Wednesday, December 2, 2015

Text in The New Frontier



A normalized convention of comics, narration, thought bubbles, speech balloons, and any other text that exists outside the narrative world in a comic works in tandem with the images. The words then inform images, as most comics possess a heavy amount of dialogue. Text and narration is particularly useful in creating meaning between images (ie: jumping from scenes or through time).

For a large scale story covering more than one superhero as well as multiple years, narration is featured heavily in Darwyn Cooke’s New Frontier. With such a large cast to share so many pages, there requires some cutting and seamless transitioning to perfectly cover individual character stories several times over while simultaneously moving the plot forward, the art jumping from scene to scene while the narration is presented in multiple different ways to link the images and fast forward through story events.

In one instance, the narration is enclosed in a file shaped narration box to serve as a “report” in the diegetic world, while informing the reader in the extradiegetic.

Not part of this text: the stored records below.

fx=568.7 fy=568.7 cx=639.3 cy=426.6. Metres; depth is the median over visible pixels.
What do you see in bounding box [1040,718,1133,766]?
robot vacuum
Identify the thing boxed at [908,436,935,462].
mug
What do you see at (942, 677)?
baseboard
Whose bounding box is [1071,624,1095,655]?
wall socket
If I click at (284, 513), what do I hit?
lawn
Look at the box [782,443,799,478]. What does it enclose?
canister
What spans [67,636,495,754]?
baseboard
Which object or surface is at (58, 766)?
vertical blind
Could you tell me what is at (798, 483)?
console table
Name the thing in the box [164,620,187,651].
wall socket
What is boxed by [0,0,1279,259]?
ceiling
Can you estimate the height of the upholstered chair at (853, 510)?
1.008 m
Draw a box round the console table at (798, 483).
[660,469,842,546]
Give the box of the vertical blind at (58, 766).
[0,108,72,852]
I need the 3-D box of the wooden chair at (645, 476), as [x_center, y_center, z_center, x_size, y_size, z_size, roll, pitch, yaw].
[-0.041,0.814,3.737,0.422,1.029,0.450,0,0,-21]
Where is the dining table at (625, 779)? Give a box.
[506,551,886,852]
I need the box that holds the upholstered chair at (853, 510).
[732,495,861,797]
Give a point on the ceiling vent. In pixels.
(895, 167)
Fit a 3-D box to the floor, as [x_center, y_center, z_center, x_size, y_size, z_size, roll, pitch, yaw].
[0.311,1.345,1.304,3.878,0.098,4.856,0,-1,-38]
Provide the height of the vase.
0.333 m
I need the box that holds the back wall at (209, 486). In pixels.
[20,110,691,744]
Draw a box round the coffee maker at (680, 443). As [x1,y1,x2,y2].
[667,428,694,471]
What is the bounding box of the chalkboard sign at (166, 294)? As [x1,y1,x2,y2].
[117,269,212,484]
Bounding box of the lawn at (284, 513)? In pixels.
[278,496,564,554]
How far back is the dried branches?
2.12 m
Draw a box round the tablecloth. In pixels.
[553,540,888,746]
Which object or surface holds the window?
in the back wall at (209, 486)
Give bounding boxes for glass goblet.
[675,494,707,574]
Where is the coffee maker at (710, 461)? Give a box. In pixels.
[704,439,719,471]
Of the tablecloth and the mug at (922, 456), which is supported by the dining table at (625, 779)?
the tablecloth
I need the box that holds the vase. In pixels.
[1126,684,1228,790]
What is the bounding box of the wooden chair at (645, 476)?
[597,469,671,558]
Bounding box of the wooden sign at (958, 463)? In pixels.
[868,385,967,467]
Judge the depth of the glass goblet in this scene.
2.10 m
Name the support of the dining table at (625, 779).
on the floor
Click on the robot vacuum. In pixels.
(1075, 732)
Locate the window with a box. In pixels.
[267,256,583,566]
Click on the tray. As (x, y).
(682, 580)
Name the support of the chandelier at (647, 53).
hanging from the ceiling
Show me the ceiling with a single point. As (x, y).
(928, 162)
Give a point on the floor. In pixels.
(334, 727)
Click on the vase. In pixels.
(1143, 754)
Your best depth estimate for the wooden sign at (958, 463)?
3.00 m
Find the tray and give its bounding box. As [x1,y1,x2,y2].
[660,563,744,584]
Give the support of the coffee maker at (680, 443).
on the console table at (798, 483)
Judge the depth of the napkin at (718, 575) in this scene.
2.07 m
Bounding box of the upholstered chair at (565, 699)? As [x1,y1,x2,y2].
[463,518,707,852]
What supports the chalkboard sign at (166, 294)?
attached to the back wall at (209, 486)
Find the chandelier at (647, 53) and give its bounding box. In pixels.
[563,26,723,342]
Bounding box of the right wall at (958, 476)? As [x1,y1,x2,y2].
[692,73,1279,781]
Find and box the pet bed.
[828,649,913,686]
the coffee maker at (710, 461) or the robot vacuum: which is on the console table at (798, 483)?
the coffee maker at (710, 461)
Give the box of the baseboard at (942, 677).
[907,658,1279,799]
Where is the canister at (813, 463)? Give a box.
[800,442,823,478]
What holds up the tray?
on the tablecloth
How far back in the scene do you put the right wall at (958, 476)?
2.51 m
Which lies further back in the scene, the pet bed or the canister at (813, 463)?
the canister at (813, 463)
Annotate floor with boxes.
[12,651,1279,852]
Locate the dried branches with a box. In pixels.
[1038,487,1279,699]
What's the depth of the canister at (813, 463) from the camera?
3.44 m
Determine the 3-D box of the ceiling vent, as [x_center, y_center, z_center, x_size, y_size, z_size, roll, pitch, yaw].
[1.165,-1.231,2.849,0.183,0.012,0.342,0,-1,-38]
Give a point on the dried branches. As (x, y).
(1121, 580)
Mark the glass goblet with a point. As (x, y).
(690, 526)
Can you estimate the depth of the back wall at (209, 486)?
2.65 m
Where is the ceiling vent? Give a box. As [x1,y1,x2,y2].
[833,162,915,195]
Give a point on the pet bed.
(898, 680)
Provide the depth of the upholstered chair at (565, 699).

Similarly, a news article written by a character who appears in the story exists as physical pages within the comic, but is presented as an article within the universe of it as well, retelling information previously stated from another perspective while informing the reader of political movements and other issues within the story that had previously come to pass, as the story starts almost in the thick of events.


As a piece set in the 1940s-1950s with the style of heavy narration like a 1940s-1950s comic, Cooke makes use of various conventions to make the large amount of text more interesting. Lots of text can be daunting, boring, or might cause the reader to lose interest, but it manages to become something else as Cooke turns it into something else with a bit of a kick.